◆ **EXCERPTED RECORDS**:
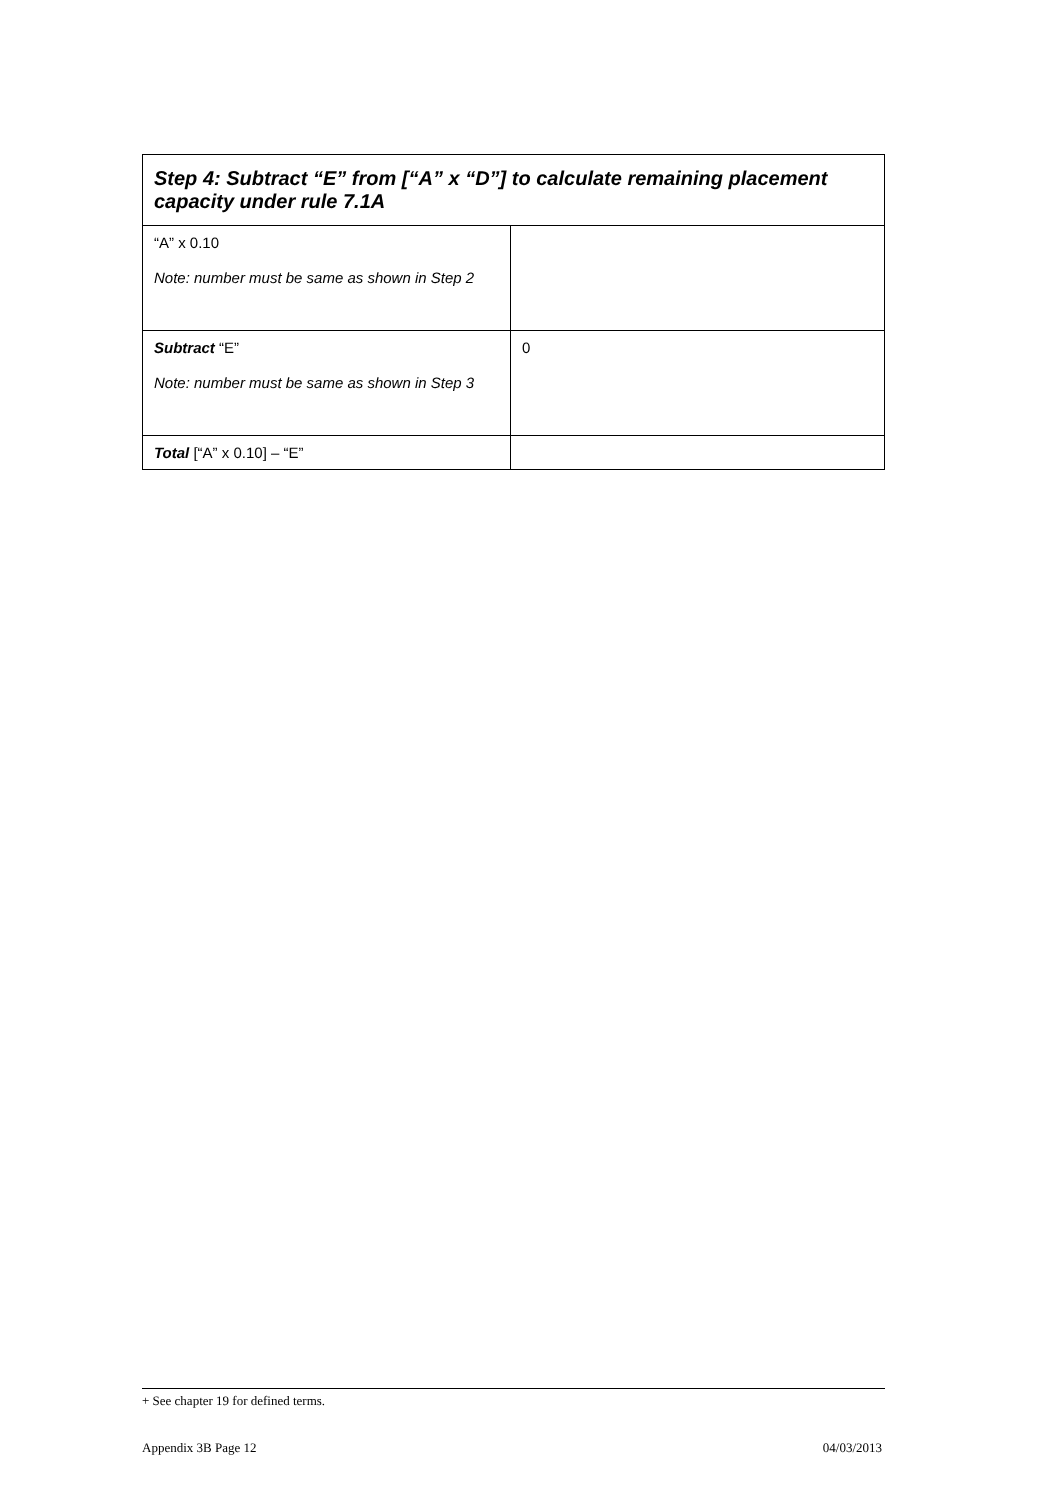| Step 4: Subtract “E” from [“A” x “D”] to calculate remaining placement capacity under rule 7.1A | |
| --- | --- |
| “A” x 0.10 Note: number must be same as shown in Step 2 | |
| Subtract “E” Note: number must be same as shown in Step 3 | 0 |
| Total [“A” x 0.10] – “E” | |
+ See chapter 19 for defined terms.
Appendix 3B Page 12 04/03/2013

◆ **EXERCISE BRIEF**: Go through the listing above and return each line that includes the word "Note".

◆ **SOLVED PROBLEM**:
| “A” x 0.10 Note: number must be same as shown in Step 2 | |
| Subtract “E” Note: number must be same as shown in Step 3 | 0 |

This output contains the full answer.